IPC Terminal Petikemas atau TPK.
IPC Terminal Petikemas atau TPK.

 Badan Pusat Statistik (BPS) melalui Deputi Bidang Distribusi dan Jasa, Ateng Hartono melaporkan, sepanjang Januari hingga Desember 2025, total nilai impor Indonesia mencapai US$241,86 miliar.

"Naik 2,83 persen dibandingkan dengan periode yang sama pada Januari-Desember tahun 2024," kata Ateng dalam telekonferensi pers, Senin, 2 Februari 2026.

Deputi Bidang Distribusi dan Jasa BPS, Ateng Hartono

Dia merinci, nilai impor migas tercatat sebesar US$32,77 miliar atau turun 9,67 persen, sementara nilai impor non-migas tercatat sebesar US$209,69 miliar atau naik sebesar 5,11 persen. 

"Apabila dilihat berdasarkan penggunaannya, secara kumulatif peningkatan nilai impor terjadi pada barang modal," ujarnya.

Dia menjabarkan, penyumbang utama peningkatan impor yakni impor barang modal mencapai US$50,13 miliar, atau naik sebesar 20,06 persen dibandingkan periode yang sama tahun lalu dan memberikan andil 3,56 persen.

Jenis impor barang modal yang naik cukup besar yaitu pada mesin perlengkapan elektrik dan bagiannya atau HS85, mesin perlengkapan mekanis dan bagiannya atau HS84, serta kendaraan dan bagiannya yaitu HS87.

Sedangkan impor bahan baku atau bahan penolong tercatat turun 0,83 persen menjadi US$169,30 miliar.
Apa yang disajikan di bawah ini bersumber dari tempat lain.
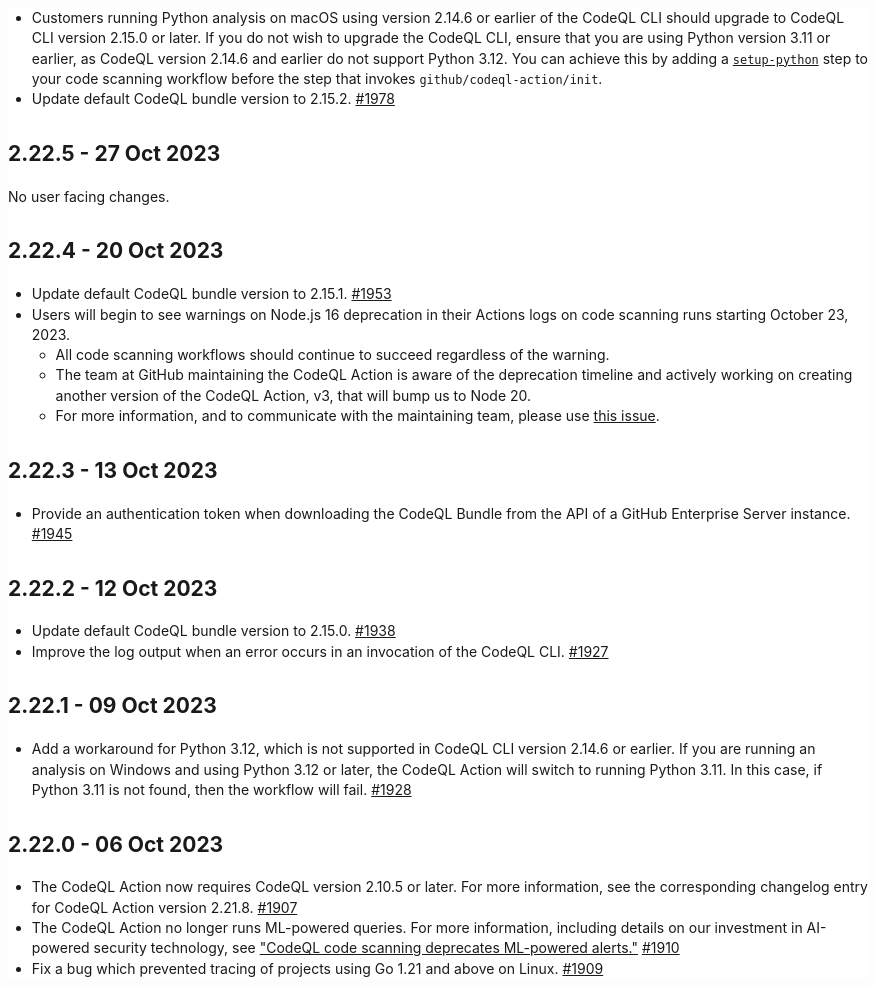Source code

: - Customers running Python analysis on macOS using version 2.14.6 or earlier of the CodeQL CLI should upgrade to CodeQL CLI version 2.15.0 or later. If you do not wish to upgrade the CodeQL CLI, ensure that you are using Python version 3.11 or earlier, as CodeQL version 2.14.6 and earlier do not support Python 3.12. You can achieve this by adding a [`setup-python`](https://github.com/actions/setup-python) step to your code scanning workflow before the step that invokes `github/codeql-action/init`.
- Update default CodeQL bundle version to 2.15.2. [#1978](https://github.com/github/codeql-action/pull/1978)

## 2.22.5 - 27 Oct 2023

No user facing changes.

## 2.22.4 - 20 Oct 2023

- Update default CodeQL bundle version to 2.15.1. [#1953](https://github.com/github/codeql-action/pull/1953)
- Users will begin to see warnings on Node.js 16 deprecation in their Actions logs on code scanning runs starting October 23, 2023.
  - All code scanning workflows should continue to succeed regardless of the warning.
  - The team at GitHub maintaining the CodeQL Action is aware of the deprecation timeline and actively working on creating another version of the CodeQL Action, v3, that will bump us to Node 20.
  - For more information, and to communicate with the maintaining team, please use [this issue](https://github.com/github/codeql-action/issues/1959).

## 2.22.3 - 13 Oct 2023

- Provide an authentication token when downloading the CodeQL Bundle from the API of a GitHub Enterprise Server instance. [#1945](https://github.com/github/codeql-action/pull/1945)

## 2.22.2 - 12 Oct 2023

- Update default CodeQL bundle version to 2.15.0. [#1938](https://github.com/github/codeql-action/pull/1938)
- Improve the log output when an error occurs in an invocation of the CodeQL CLI. [#1927](https://github.com/github/codeql-action/pull/1927)

## 2.22.1 - 09 Oct 2023

- Add a workaround for Python 3.12, which is not supported in CodeQL CLI version 2.14.6 or earlier. If you are running an analysis on Windows and using Python 3.12 or later, the CodeQL Action will switch to running Python 3.11. In this case, if Python 3.11 is not found, then the workflow will fail. [#1928](https://github.com/github/codeql-action/pull/1928)

## 2.22.0 - 06 Oct 2023

- The CodeQL Action now requires CodeQL version 2.10.5 or later. For more information, see the corresponding changelog entry for CodeQL Action version 2.21.8. [#1907](https://github.com/github/codeql-action/pull/1907)
- The CodeQL Action no longer runs ML-powered queries. For more information, including details on our investment in AI-powered security technology, see ["CodeQL code scanning deprecates ML-powered alerts."](https://github.blog/changelog/2023-09-29-codeql-code-scanning-deprecates-ml-powered-alerts/) [#1910](https://github.com/github/codeql-action/pull/1910)
- Fix a bug which prevented tracing of projects using Go 1.21 and above on Linux. [#1909](https://github.com/github/codeql-action/pull/1909)
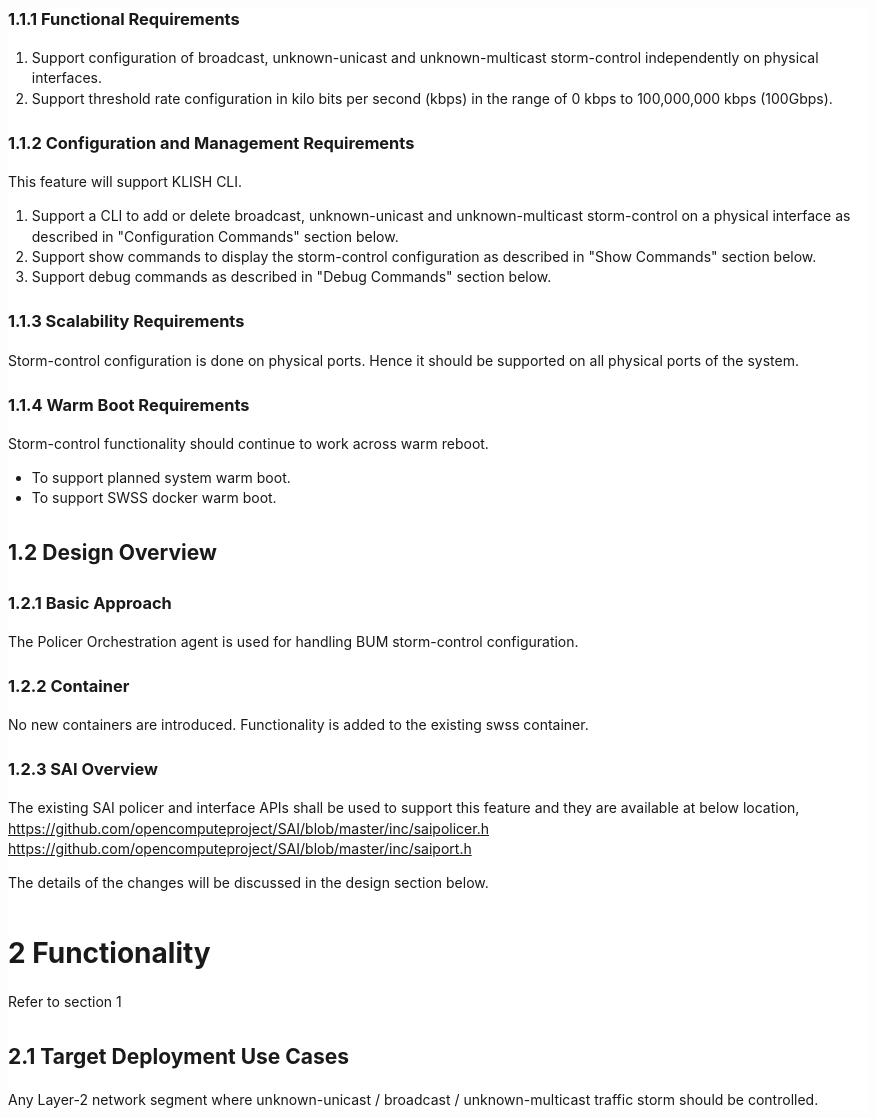 
### 1.1.1 Functional Requirements
 1. Support configuration of broadcast, unknown-unicast and unknown-multicast storm-control independently on physical interfaces.
 2. Support threshold rate configuration in kilo bits per second (kbps) in the range of 0 kbps to 100,000,000 kbps (100Gbps). 

### 1.1.2 Configuration and Management Requirements
This feature will support KLISH CLI.
 1. Support a CLI to add or delete broadcast, unknown-unicast and unknown-multicast storm-control on a physical interface as described in "Configuration Commands" section below. 
 2. Support show commands to display the storm-control configuration as described in "Show Commands" section below. 
 3. Support debug commands as described in "Debug Commands" section below.


### 1.1.3 Scalability Requirements
Storm-control configuration is done on physical ports. Hence it should be supported on all physical ports of the system. 

### 1.1.4 Warm Boot Requirements
Storm-control functionality should continue to work across warm reboot. 

- To support planned system warm boot.
- To support SWSS docker warm boot.


## 1.2 Design Overview


### 1.2.1 Basic Approach
The Policer Orchestration agent is used for handling BUM storm-control configuration. 

### 1.2.2 Container
No new containers are introduced. Functionality is added to the existing swss container. 

### 1.2.3 SAI Overview
The existing SAI policer and interface APIs shall be used to support this feature and they are available at below location, 
https://github.com/opencomputeproject/SAI/blob/master/inc/saipolicer.h <br>
https://github.com/opencomputeproject/SAI/blob/master/inc/saiport.h


The details of the changes will be discussed in the design section below.


# 2 Functionality
Refer to section 1
## 2.1 Target Deployment Use Cases
Any Layer-2 network segment where unknown-unicast / broadcast / unknown-multicast traffic storm should be  controlled.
Begitu pula impor barang konsumsi yang turun sebesar 1,35 persen menjadi US$22,42 miliar.

Sementara berdasarkan negara dan kawasan asal impor, Ateng melaporkan bahwa peningkatan nilai impor terjadi dengan Tiongkok dan Amerika Serikat. Sementara impor dari Jepang, negara ASEAN, dan juga Uni Eropa mengalami penurunan.

Ateng menambahkan, khusus pada Desember 2025, total impor mencapai US$23,83 miliar atau meningkat sebesar 10,81 persen, jika dibandingkan pada Desember tahun 2024. Nilai impor migas tercatat sebesar US$3,35 miliar atau meningkat 1,71 persen secara tahunan.

Sementara untuk impor non-migas di Desember 2025 tercatat senilai US$20,48 miliar, atay mengalami peningkatan secara tahunan sebesar 12,46 persen.

"Peningkatan nilai impor secara tahunan tersebut terutama didorong oleh peningkatan impor non-migas dengan andilnya 10,55 persen," ujarnya.